How dreamers, the downsized, deadbeats and Deadheads could move the powers that be to change seems sobering, so utopian. (See here for one skeptic's fine account of her conversion, in Oakland. Compare a sympathetic skeptic on OWS and a third Awl blogger reporting on Occupy L.A.'s inability to agree on banning pot from the park. Video of OLA. [Update: attempted march on Financial District 11-17 Live stream video.] Today's news: Obama spends a $100 million of PAC money against Romney in digital attack ads. Our mayor in this eternally Democrat city had handed out ponchos on one day of sudden rain last month.

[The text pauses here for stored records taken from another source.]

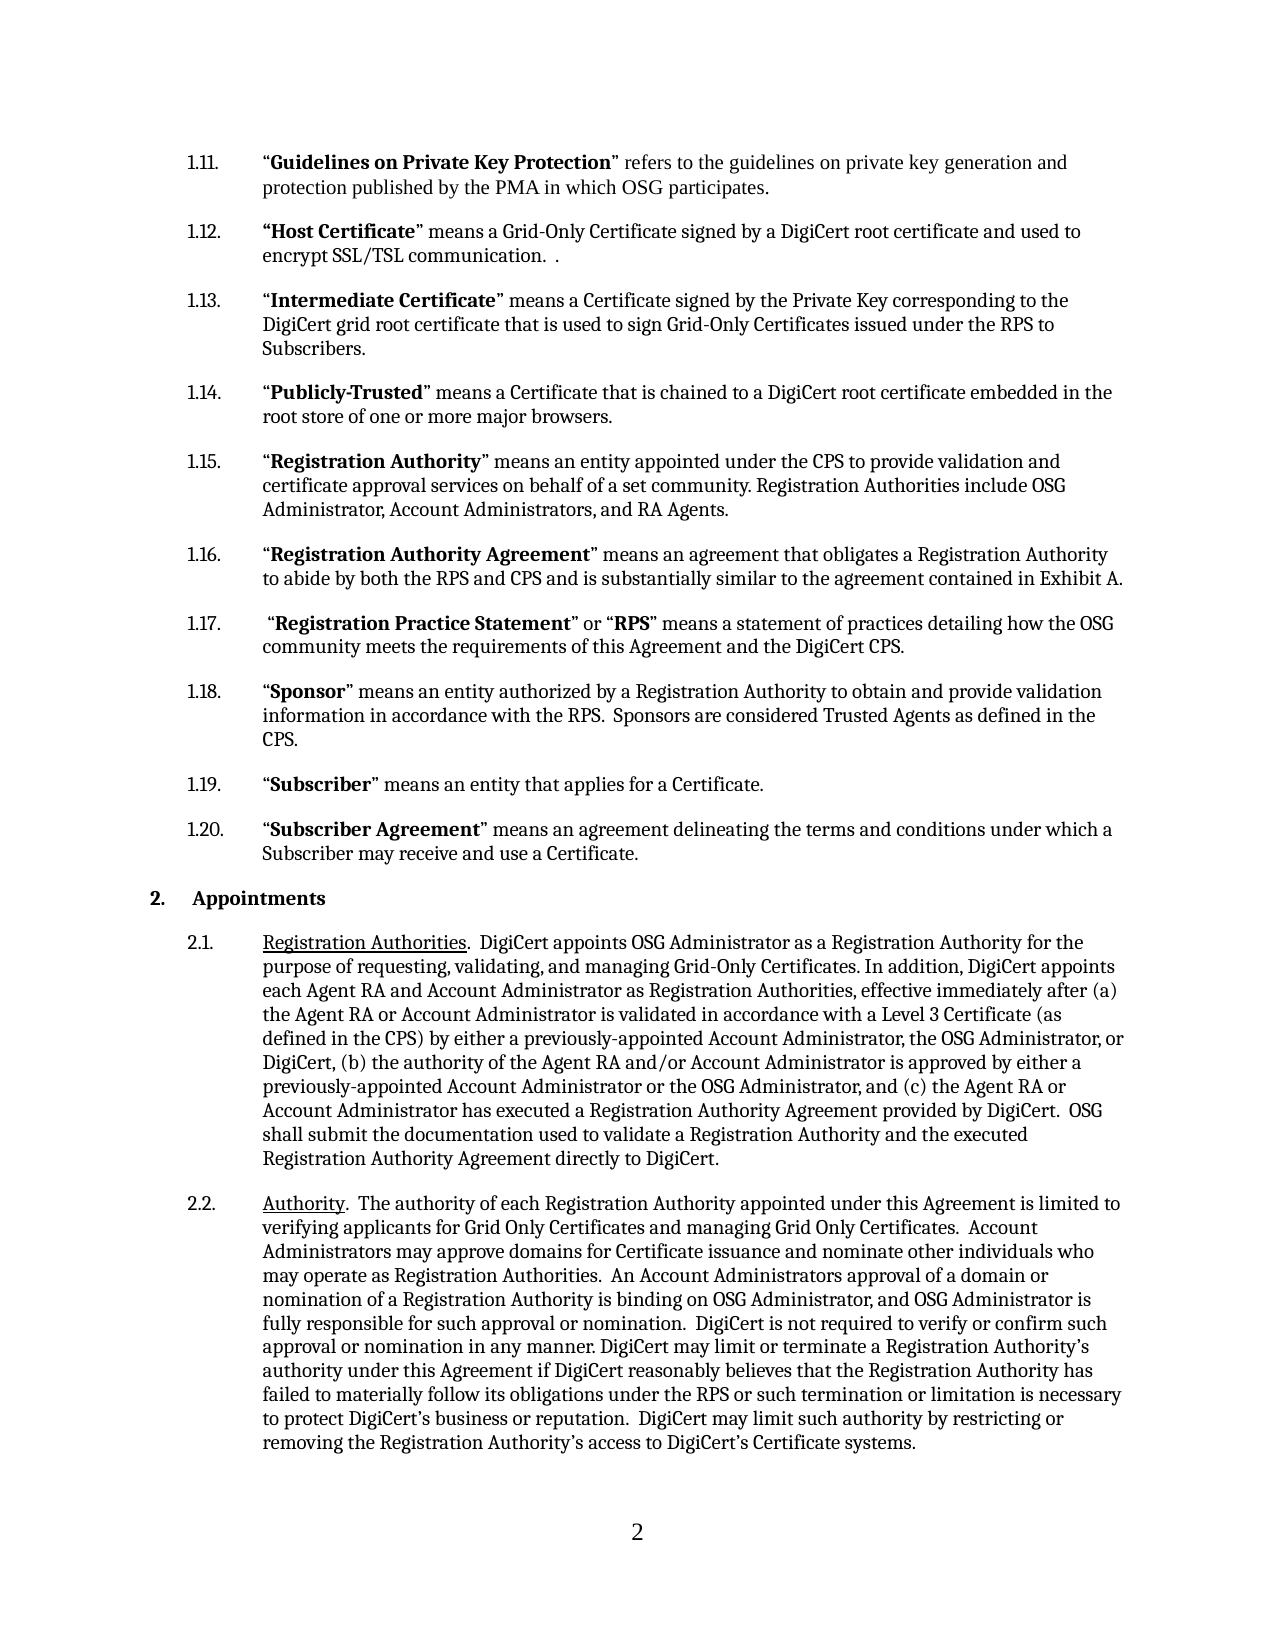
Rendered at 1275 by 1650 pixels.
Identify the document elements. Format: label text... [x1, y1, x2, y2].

subtitle “Registration Authority Agreement” means an agreement that obligates a Registration Authority to abide by both the RPS and CPS and is substantially similar to the agreement contained in Exhibit A. [187, 542, 1125, 590]
subtitle “Intermediate Certificate” means a Certificate signed by the Private Key corresponding to the DigiCert grid root certificate that is used to sign Grid-Only Certificates issued under the RPS to Subscribers. [187, 288, 1125, 360]
subtitle “Registration Practice Statement” or “RPS” means a statement of practices detailing how the OSG community meets the requirements of this Agreement and the DigiCert CPS. [187, 611, 1125, 659]
subtitle “Sponsor” means an entity authorized by a Registration Authority to obtain and provide validation information in accordance with the RPS. Sponsors are considered Trusted Agents as defined in the CPS. [187, 680, 1125, 752]
subtitle “Subscriber Agreement” means an agreement delineating the terms and conditions under which a Subscriber may receive and use a Certificate. [187, 817, 1125, 865]
subtitle “Guidelines on Private Key Protection” refers to the guidelines on private key generation and protection published by the PMA in which OSG participates. [187, 150, 1125, 199]
subtitle Registration Authorities. DigiCert appoints OSG Administrator as a Registration Authority for the purpose of requesting, validating, and managing Grid-Only Certificates. In addition, DigiCert appoints each Agent RA and Account Administrator as Registration Authorities, effective immediately after (a) the Agent RA or Account Administrator is validated in accordance with a Level 3 Certificate (as defined in the CPS) by either a previously-appointed Account Administrator, the OSG Administrator, or DigiCert, (b) the authority of the Agent RA and/or Account Administrator is approved by either a previously-appointed Account Administrator or the OSG Administrator, and (c) the Agent RA or Account Administrator has executed a Registration Authority Agreement provided by DigiCert. OSG shall submit the documentation used to validate a Registration Authority and the executed Registration Authority Agreement directly to DigiCert. [187, 931, 1125, 1171]
subtitle “Host Certificate” means a Grid-Only Certificate signed by a DigiCert root certificate and used to encrypt SSL/TSL communication. . [187, 219, 1125, 267]
subtitle “Subscriber” means an entity that applies for a Certificate. [187, 773, 1125, 797]
subtitle Authority. The authority of each Registration Authority appointed under this Agreement is limited to verifying applicants for Grid Only Certificates and managing Grid Only Certificates. Account Administrators may approve domains for Certificate issuance and nominate other individuals who may operate as Registration Authorities. An Account Administrators approval of a domain or nomination of a Registration Authority is binding on OSG Administrator, and OSG Administrator is fully responsible for such approval or nomination. DigiCert is not required to verify or confirm such approval or nomination in any manner. DigiCert may limit or terminate a Registration Authority’s authority under this Agreement if DigiCert reasonably believes that the Registration Authority has failed to materially follow its obligations under the RPS or such termination or limitation is necessary to protect DigiCert’s business or reputation. DigiCert may limit such authority by restricting or removing the Registration Authority’s access to DigiCert’s Certificate systems. [187, 1191, 1125, 1455]
subtitle “Registration Authority” means an entity appointed under the CPS to provide validation and certificate approval services on behalf of a set community. Registration Authorities include OSG Administrator, Account Administrators, and RA Agents. [187, 450, 1125, 522]
subtitle “Publicly-Trusted” means a Certificate that is chained to a DigiCert root certificate embedded in the root store of one or more major browsers. [187, 381, 1125, 429]
subtitle Appointments [150, 886, 1125, 910]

After an initial welcome, the City Council debates whether to move the restive camp.
My stance, despite--and amidst--spirited bickering pro-con over at my fellow Angeleno and political commentator John W. Smart's eponymous blog, has been to wait and see, and cautiously hope for reform outside the bipartisan system, pledged to and seduced by the capitalists. Many there criticized even my hesitant support, but many more join me (see Noam Chomsky's speech: he and Chris Hedges [after I wrote this, he was arrested at OWS protesting GoldmanSachs] are slated to appear at OLA on Guy Fawkes Day the 5th) in insisting that after bemoaning so much corruption and collusion among the corporatocracy that rules our nation and world, change must come, even if we are not able to control it the way we might judge most pragmatic.
I passed a man in an Anonymous-V for Vendetta Guy Fawkes mask. He held a smartphone up to his hidden gaze as he crouched on the pavement, interviewing it seemed a young woman in front of him, squatting, unmasked. We walked past so many signs, some scrawled and left on the dirt, some attached to tents, some overturned. "The First Amendment is our permit" stood out most.
Most of the small tents were shut tight on the hard soil against the chill. Which one was that three-person model we'd sent via the Occupy L.A. Amazon Registry and UPS a few weeks ago, I wondered? On my way out, I saw a silhouette behind a plastic sheet of a standing man reaching out to embrace another figure.